Face aux intentions commerciales
Et quand le succès arrive, comment ne pas perdre son âme dans la collaboration avec les marques ?
Une des difficultés majeures réside dans le fait de gérer la tension entre les intentions commerciales des marques et la recherche d’authenticité des followers. Il existe cependant des stratégies gagnantes pour la surmonter. Nous avons décortiqué une dizaine de collaborations entre des marques et une quarantaine d’influenceurs.
Les analyses de près de 500 posts dans le cadre de ces collaborations et l’analyse textuelle de plus de 5 000 mots ont permis de dégager, en complément de la règle des trois T, la proposition des « trois C » dans les collaborations : choix, créativité et contrat.
Le bon choix des marques constitue un premier élément essentiel dans cette stratégie. Ces marques doivent être pertinentes et attrayantes pour l’audience, tout en étant cohérentes avec les centres d’intérêt et le positionnement de l’influenceur.
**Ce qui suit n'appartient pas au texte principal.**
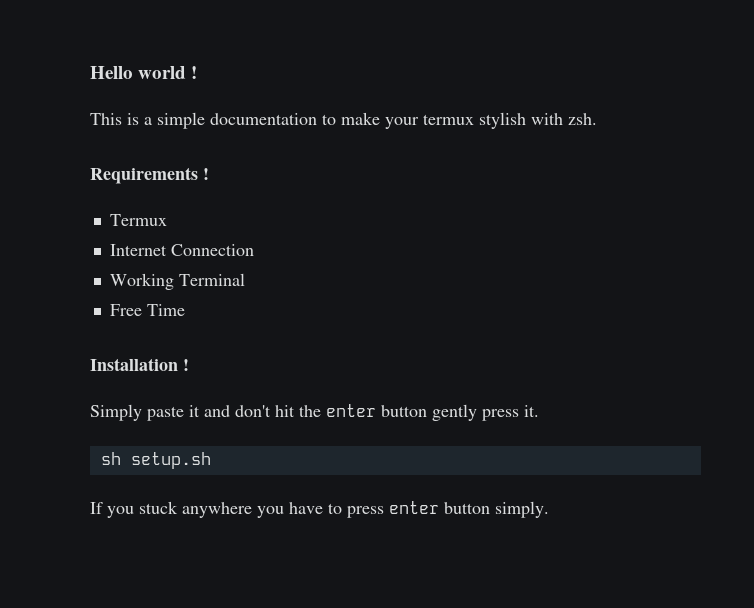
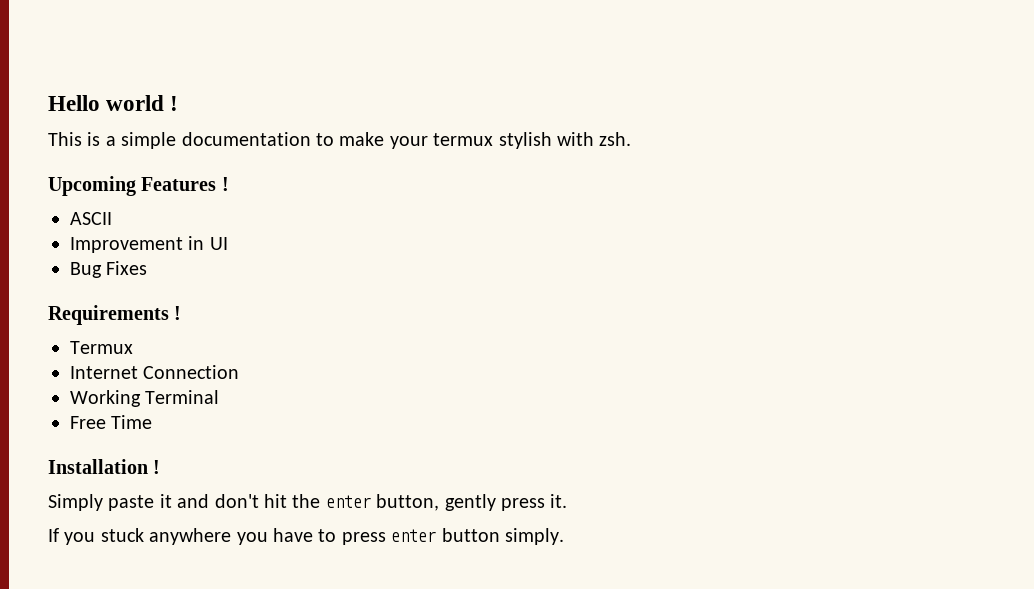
(597, 119) none -> [48,176,229,196] [70,212,112,225] [70,236,228,253] [70,261,148,278] // Upcoming Features ! // ASCII // Improvement in UI // Bug Fixes
[381,405,427,417] button -> [376,494,440,511] button,
[100,452,211,469] // sh setup.sh -> (568, 501) none

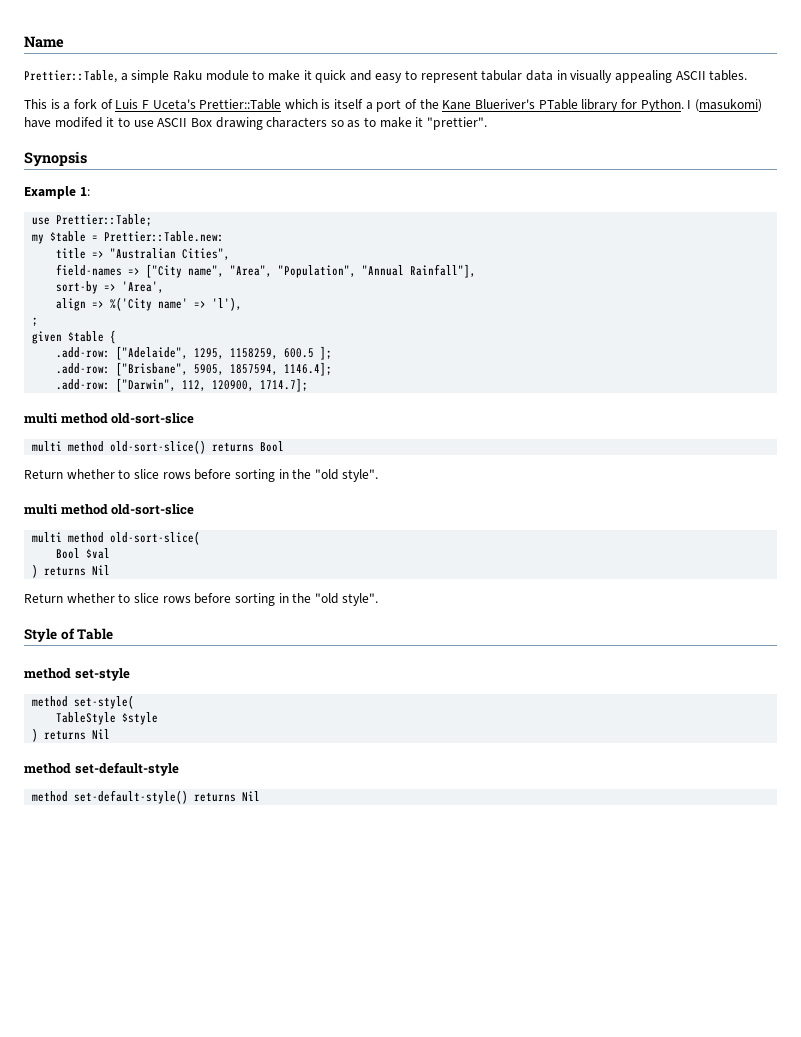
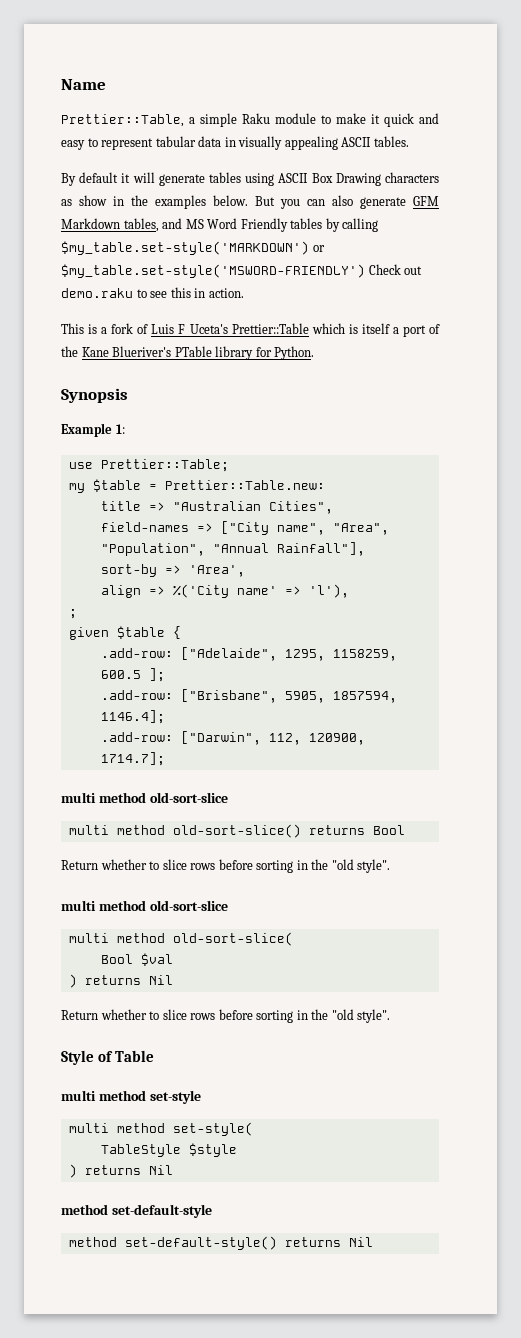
(748, 75) none -> [61,172,440,186] [61,195,439,209] [61,218,379,232] [61,241,325,255] [61,264,423,278] [61,287,244,298] // By default it will generate tables using ASCII Box Drawing characters as show in the examples below. But you can also generate GFM Markdown tables, and MS Word Friendly tables by calling $my_table.set-style('MARKDOWN') or $my_table.set-style('MSWORD-FRIENDLY') Check out demo.raku to see this in action.
[687,99,762,112] [24,117,488,130] I (masukomi) have modifed it to use ASCII Box drawing characters so as to make it "prettier". -> (315, 353) none
(114, 634) none -> [61,1090,96,1101] multi
(130, 674) none -> [68,1123,109,1133] multi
Par exemple, spécialisée dans les voyages porteurs de sens autour du respect de l’environnement, l’influenceuse Sophia Li n’accepte des collaborations qu’avec des marques socialement responsables.
Selon l’étude 2020 Kantar x Sampleo menée auprès de 300 influenceurs, 61 % d’entre eux se sont déjà vu proposer des partenariats avec des marques dont ils ne partageaient pas les valeurs. Parmi ceux-ci, 67 % les refusent systématiquement.
Une fois la marque partenaire sélectionnée, il s’agit de ne pas se cantonner à un rôle de transmission d’un message publicitaire. L’influenceur doit obtenir de la liberté pour créer son contenu et sa propre mise en forme, correspondant à son style et aux attentes de sa communauté. Il reste un créateur, qui propose une vision personnelle et différente dans toutes ses prises de paroles, même lorsqu’il s’agit de s’exprimer sur les produits de marques partenaires.
Enfin, afin de créer les conditions d’une coopération efficace et sur le long terme, il est essentiel que les parties se mettent d’accord sur une charte de conduite et sur les devoirs de chacun sur le court et moyen terme. Le contrat ne doit pas être vu comme un manque de confiance mutuel mais comme un code de bonne conduite qui permet de partir sur des bases saines pour construire une relation durable. Les deux parties doivent accepter la transparence sur le caractère sponsorisé ou non des contenus liés à la collaboration.
En conclusion, pour percer un influenceur doit trouver les bons thèmes, proposer un point de vue original et acquérir les codes du métier. Ensuite, pour perdurer, il doit se rapprocher de marques pertinentes et définir des règles claires de collaboration en conservant sa liberté créative.